Reading text:
Nuclear Fuel and Uranium Effect from the Russian Invasion of Ukraine

The start of the Russia/Ukraine war created extraordinary volatility in uranium markets during the first half of 2022. At the peak, the spot price was at an 11-year high. Prior to the invasion on February 24, 2022, uranium spot prices were in the $43 per pound range and rose to slightly over $63 per pound by April 2022, an increase of ~$20 per pound. Later in May 2022 and June 2022, the spot price receded to $45 levels, before recovering to the $50+/- per pound price level from September 2022 to March 2023. Following this range bound period, in 4Q2023 the spot uranium price rallied to an average $96 per pound price level in December 2023/January 2024.

Equity markets followed the price action of physical uranium prices in speculation that governments worldwide would sanction and ban nuclear fuel from Russia. This was in recognition of Russia’s dominant position in nuclear fuel services including 38% of world conversion capacity and 46% of world enrichment capacity. The market position of Rosatom, Russia’s national nuclear company, was developed through decades of government subsidies. However, because of the lack of replacement capacity in the global nuclear fuel cycle, Rosatom has avoided sanctions.

Because of the Ukraine invasion, new contracts are largely not being signed with Rosatom, but deliveries under existing contracts continue to be made. Customer dependencies upon the Russian supply of uranium, conversion and enrichment are being addressed slowly by governments as alternative suppliers are not currently available. However, a desire to stay away from bad actors and the threat of Russia weaponizing energy exports or a Russian embargo has elicited responses. Worldwide, utilities have accelerated their contracting of non-Russian conversion and enrichment services. New uranium supply agreements are being signed with western producers. In the United States, multiple new nuclear funding programs have already been put in place and the language from the Department of Energy has only gotten stronger. The Secretary of Energy recently declared: “The United States wants to be able to source its own fuel from ourselves and that’s why we are developing a uranium strategy.”

Rows excerpted from a collection:
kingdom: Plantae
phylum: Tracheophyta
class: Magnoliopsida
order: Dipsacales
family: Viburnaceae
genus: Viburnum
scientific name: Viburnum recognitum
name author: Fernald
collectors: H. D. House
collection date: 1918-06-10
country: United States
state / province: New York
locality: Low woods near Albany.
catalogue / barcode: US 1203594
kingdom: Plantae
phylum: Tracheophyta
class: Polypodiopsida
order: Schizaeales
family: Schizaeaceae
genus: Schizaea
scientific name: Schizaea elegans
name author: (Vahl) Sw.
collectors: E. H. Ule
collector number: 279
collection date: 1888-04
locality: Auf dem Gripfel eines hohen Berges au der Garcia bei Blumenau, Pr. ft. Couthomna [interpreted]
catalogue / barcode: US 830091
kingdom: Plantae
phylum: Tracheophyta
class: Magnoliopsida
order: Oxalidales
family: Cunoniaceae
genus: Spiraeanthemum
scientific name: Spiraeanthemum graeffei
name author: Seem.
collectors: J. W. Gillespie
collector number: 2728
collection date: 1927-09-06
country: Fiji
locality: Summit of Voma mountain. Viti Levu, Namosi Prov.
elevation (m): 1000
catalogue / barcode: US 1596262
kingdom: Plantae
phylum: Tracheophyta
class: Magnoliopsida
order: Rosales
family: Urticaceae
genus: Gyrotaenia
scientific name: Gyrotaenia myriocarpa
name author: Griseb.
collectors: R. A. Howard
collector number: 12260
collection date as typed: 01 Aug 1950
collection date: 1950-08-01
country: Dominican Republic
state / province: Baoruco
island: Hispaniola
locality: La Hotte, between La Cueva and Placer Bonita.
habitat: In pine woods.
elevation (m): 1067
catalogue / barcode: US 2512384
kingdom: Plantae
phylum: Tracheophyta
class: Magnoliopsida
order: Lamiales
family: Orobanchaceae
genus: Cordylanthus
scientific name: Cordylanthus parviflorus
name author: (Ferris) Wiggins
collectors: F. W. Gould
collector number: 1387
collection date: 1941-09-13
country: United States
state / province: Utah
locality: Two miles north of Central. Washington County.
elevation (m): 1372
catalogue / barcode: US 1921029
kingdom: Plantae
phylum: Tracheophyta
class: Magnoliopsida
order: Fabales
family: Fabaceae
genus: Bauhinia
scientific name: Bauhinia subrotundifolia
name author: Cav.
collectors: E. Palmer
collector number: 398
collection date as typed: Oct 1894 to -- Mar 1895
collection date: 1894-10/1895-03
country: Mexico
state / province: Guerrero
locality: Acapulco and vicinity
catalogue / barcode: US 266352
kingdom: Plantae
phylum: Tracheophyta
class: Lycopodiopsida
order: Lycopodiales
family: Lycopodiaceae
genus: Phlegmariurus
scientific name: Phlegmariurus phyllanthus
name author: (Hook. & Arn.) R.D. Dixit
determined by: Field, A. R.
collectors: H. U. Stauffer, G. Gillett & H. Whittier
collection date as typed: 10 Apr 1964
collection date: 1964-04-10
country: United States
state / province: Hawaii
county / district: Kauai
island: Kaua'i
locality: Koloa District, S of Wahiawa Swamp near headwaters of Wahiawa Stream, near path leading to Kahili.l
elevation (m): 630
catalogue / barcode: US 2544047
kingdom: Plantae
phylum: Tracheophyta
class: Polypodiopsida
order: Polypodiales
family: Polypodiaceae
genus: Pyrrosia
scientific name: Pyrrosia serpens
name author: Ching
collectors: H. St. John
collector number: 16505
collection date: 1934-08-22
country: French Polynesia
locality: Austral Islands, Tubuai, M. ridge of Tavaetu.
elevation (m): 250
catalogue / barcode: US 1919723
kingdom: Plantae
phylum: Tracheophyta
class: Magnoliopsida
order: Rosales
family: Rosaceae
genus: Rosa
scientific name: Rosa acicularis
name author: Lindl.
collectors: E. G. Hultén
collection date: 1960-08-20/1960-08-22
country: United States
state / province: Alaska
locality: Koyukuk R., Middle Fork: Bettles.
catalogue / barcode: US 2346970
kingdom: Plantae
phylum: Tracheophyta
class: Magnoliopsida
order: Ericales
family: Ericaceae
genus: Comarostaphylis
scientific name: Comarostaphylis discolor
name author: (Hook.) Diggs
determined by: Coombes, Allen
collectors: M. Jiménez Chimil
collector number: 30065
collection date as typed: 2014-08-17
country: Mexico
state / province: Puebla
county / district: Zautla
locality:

Aim of the exercise: Transcribe the full uranium market text word for word. These rows have no connection to the uranium market text.

Solution:
Nuclear Fuel and Uranium Effect from the Russian Invasion of Ukraine

The start of the Russia/Ukraine war created extraordinary volatility in uranium markets during the first half of 2022. At the peak, the spot price was at an 11-year high. Prior to the invasion on February 24, 2022, uranium spot prices were in the $43 per pound range and rose to slightly over $63 per pound by April 2022, an increase of ~$20 per pound. Later in May 2022 and June 2022, the spot price receded to $45 levels, before recovering to the $50+/- per pound price level from September 2022 to March 2023. Following this range bound period, in 4Q2023 the spot uranium price rallied to an average $96 per pound price level in December 2023/January 2024.

Equity markets followed the price action of physical uranium prices in speculation that governments worldwide would sanction and ban nuclear fuel from Russia. This was in recognition of Russia’s dominant position in nuclear fuel services including 38% of world conversion capacity and 46% of world enrichment capacity. The market position of Rosatom, Russia’s national nuclear company, was developed through decades of government subsidies. However, because of the lack of replacement capacity in the global nuclear fuel cycle, Rosatom has avoided sanctions.

Because of the Ukraine invasion, new contracts are largely not being signed with Rosatom, but deliveries under existing contracts continue to be made. Customer dependencies upon the Russian supply of uranium, conversion and enrichment are being addressed slowly by governments as alternative suppliers are not currently available. However, a desire to stay away from bad actors and the threat of Russia weaponizing energy exports or a Russian embargo has elicited responses. Worldwide, utilities have accelerated their contracting of non-Russian conversion and enrichment services. New uranium supply agreements are being signed with western producers. In the United States, multiple new nuclear funding programs have already been put in place and the language from the Department of Energy has only gotten stronger. The Secretary of Energy recently declared: “The United States wants to be able to source its own fuel from ourselves and that’s why we are developing a uranium strategy.”